What to produce
Please write out, exactly as they appear, the line containing "North – 3,2%" and every line after it to the end of the records, and nothing more.

Recorded information START

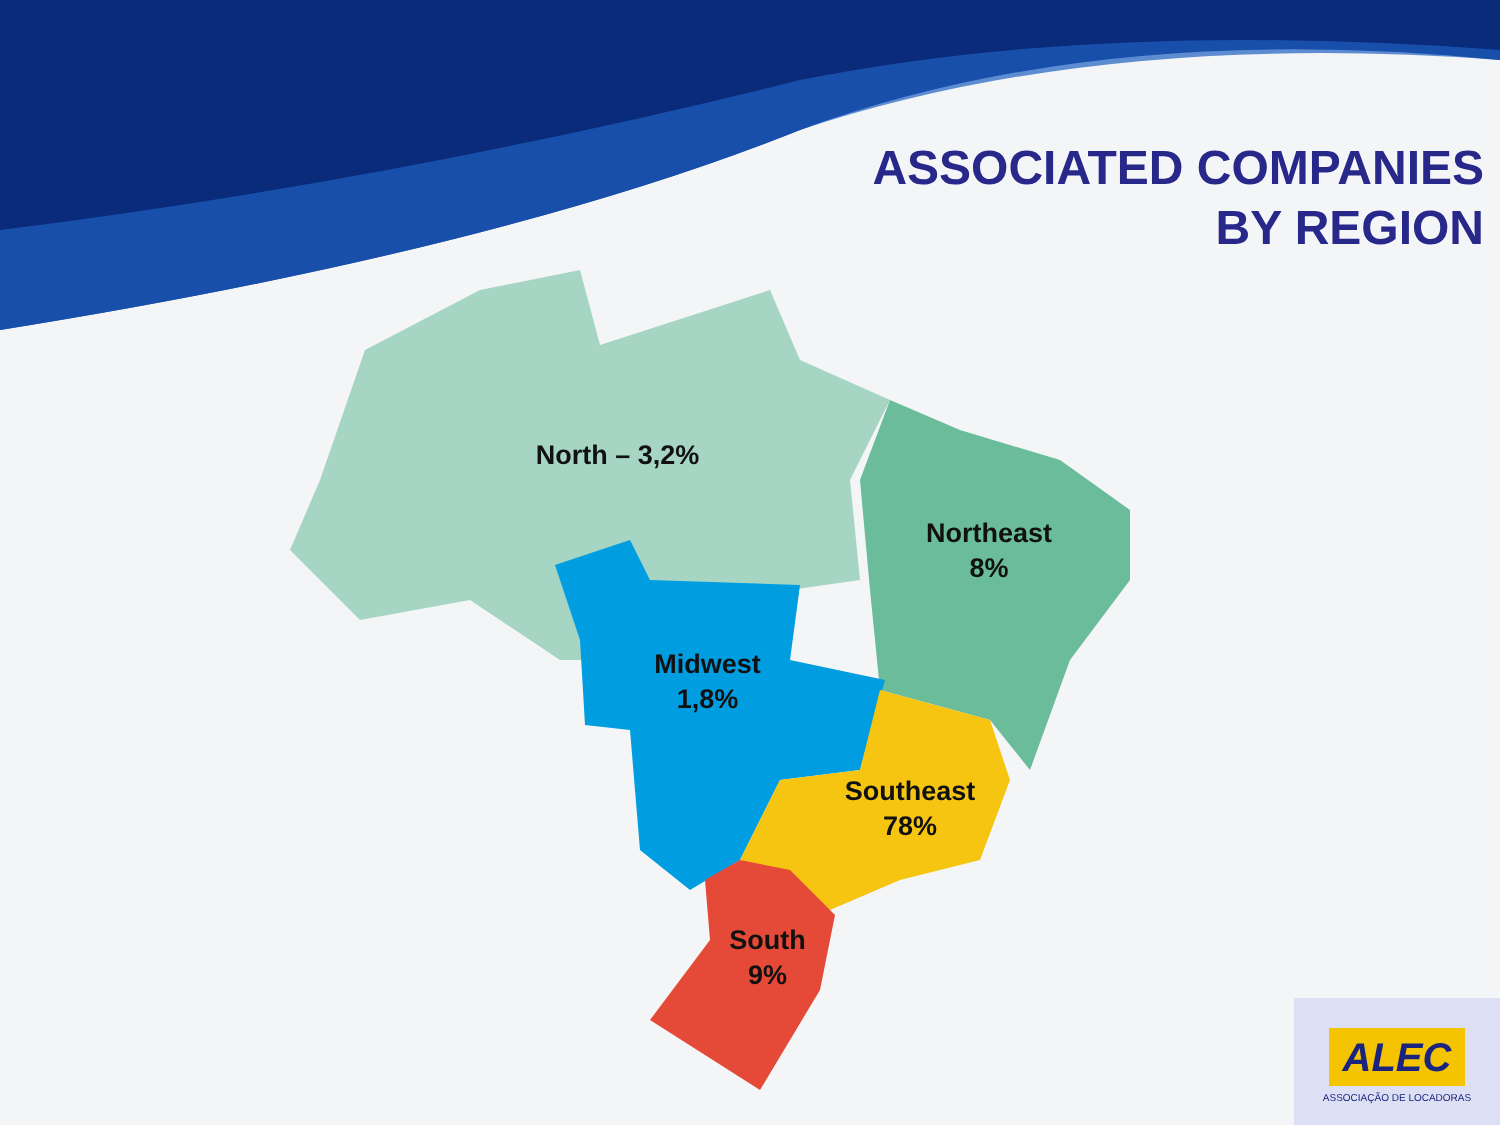ASSOCIATED COMPANIES
BY REGION
North – 3,2%
Northeast
8%
Midwest
1,8%
Southeast
78%
South
9%
ALEC
ASSOCIAÇÃO DE LOCADORAS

Recorded information END

Response area
North – 3,2%
Northeast
8%
Midwest
1,8%
Southeast
78%
South
9%
ALEC
ASSOCIAÇÃO DE LOCADORAS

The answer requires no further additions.